A majority of you have known me long enough to have some memory connected to this building, which up until yesterday was my family’s home and/or legacy. My folks bought the 12.98-acre farm in Princeton Junction and uprooted the three of us from West 30th Street in Manhattan in 1972, then drew up and built — literally built by hand — their dream house by 1979. Building was my mom’s day job, and my dad’s nights. Basically this house was my sibling, growing up together, shaped by the same creators. We moved in when I was in fourth grade and was known as “the girl who lives in the castle,” as if I weren’t “different” enough already, typecast as some posh princess rather than the creative tomboy I was. Still am. That big unique house formed a part of my identity that it’s nearly impossible to extract, like a kidney.

There were the annual Holiday House Tours benefiting the local Historical Society. Every year the same questions. “Are the Parrys still living?” A: “Hang on, I’ll check.” Another regular winner, “Don’t you get LOST in here?” A: “No. It’s my house. Why, do you get lost in YOUR house?”

There were the Trick-or-Treaters who never came. The circus of multicolored Christmas lights (“DAAAD! Everybody uses little white lights now!”). The prom photos, the parties, the first wine coolers sipped, the rickety wooden ladders to decorate 18-foot Christmas trees, carols around the piano, and New Year’s Eve fondues by the fireplace. My father filling the great hall with the baroque hits on a pipe organ or handbell carillon (yeah, that, look it up), and doing dishes after the Training House business parties my mom and I catered to countless strangers.

There was my wedding in 1999. Clutching my dad’s arm lest we both tumble down the long steps in a dramatic tangle of ivory silk shantung.

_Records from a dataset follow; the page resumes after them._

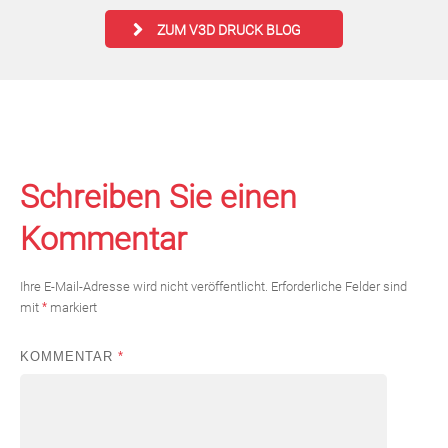
ZUM V3D DRUCK BLOG
Schreiben Sie einen
Kommentar
Ihre E-Mail-Adresse wird nicht veröffentlicht.
Erforderliche Felder sind
mit
*
markiert
KOMMENTAR
*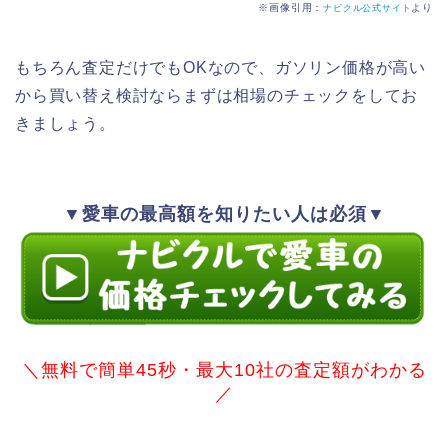
※画像引用：
より
ナビクル公式サイト
もちろん査定だけでもOKなので、ガソリン価格が高い
から買い替え検討ならまずは相場のチェックをしてお
きましょう。
▼愛車の最高額を知りたい人は必須▼
＼無料で簡単45秒・最大10社の査定額がわかる
／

The tents outside and the fountain, back when it ran strong, before it was a crumbled heap of cement, tiles, and deformed seahorses. Married! There, in that house, where we first dated! And years later, a baby shower out on that same lawn with those same umbrella tables. Home base. Then there was the estate auction in May, 2012. My parents just had to move out — it was too much for them to handle, and Hurricane Irene had taken its toll with doorknob-high water in the basement leaving a trail of wine corks, crawfish, and the occasional bullfrog behind. Oh, and more mildew. (“Mom, people don’t have a cold for 30 years straight!”)

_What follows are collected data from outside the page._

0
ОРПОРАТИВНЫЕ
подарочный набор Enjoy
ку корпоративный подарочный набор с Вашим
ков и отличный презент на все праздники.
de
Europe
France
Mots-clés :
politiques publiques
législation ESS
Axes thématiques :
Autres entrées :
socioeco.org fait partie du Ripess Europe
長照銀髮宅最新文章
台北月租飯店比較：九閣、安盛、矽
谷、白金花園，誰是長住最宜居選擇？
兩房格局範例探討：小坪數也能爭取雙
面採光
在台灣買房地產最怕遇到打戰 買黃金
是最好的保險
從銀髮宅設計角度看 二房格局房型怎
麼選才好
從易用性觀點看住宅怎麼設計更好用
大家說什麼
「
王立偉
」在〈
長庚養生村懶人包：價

The auction was time for us all to let go of less important material possessions, 50 plus years and several generations of compulsive collecting. Let it go, but also think ahead. Grab my future inheritance — while my folks stood beside me alive to advise! I’m forever thankful for that unusual opportunity.

It was hard to see boxes of grandmothers’ dolls, and a Ph.D. collection of books on psychology and management, the entire room full carted off for the price of a pint of beer. We said goodbye to the house as we knew it, and took the essence of it over to my parents’ manageable, modern, one-story Castle-lette. (By essence I mean eau de MOTHBALL.)

Guess I’m mourning, a bit. The house is not as strong, vibrant, and colorful as it once was. There’s nothing subtle about the analogy to my parents, who built it when they were about my age. We may fall to a bit of ruin from the elements, but maybe someone sees that original spark and is willing to invest in bringing it out of us again. I wish the new owners all the best as they breathe new life into the former Tamarack Farms.

Kiki Parry, who was raised in the Castle, lives on Meadow Road with her husband, their two kids. Her parents, Joan and Scott, now live in the Village Grande section of West Windsor.

Brad Poller, president of Princeton Internet Marketing Direct, is the buyer. “I met him, and toured the castle with him and my husband, showing him the hidden light switches and other items of interest only a resident would know,” says Kiki. “He was open about sharing his plans and hopes to restore the castle and live in it with his wife and two kids.”

Poller plans to use the annex section for his digital marketing company. “It’s exciting and ambitious,” says Kiki. “It looks like we may have found the eccentric visionary that is necessary for such an undertaking.”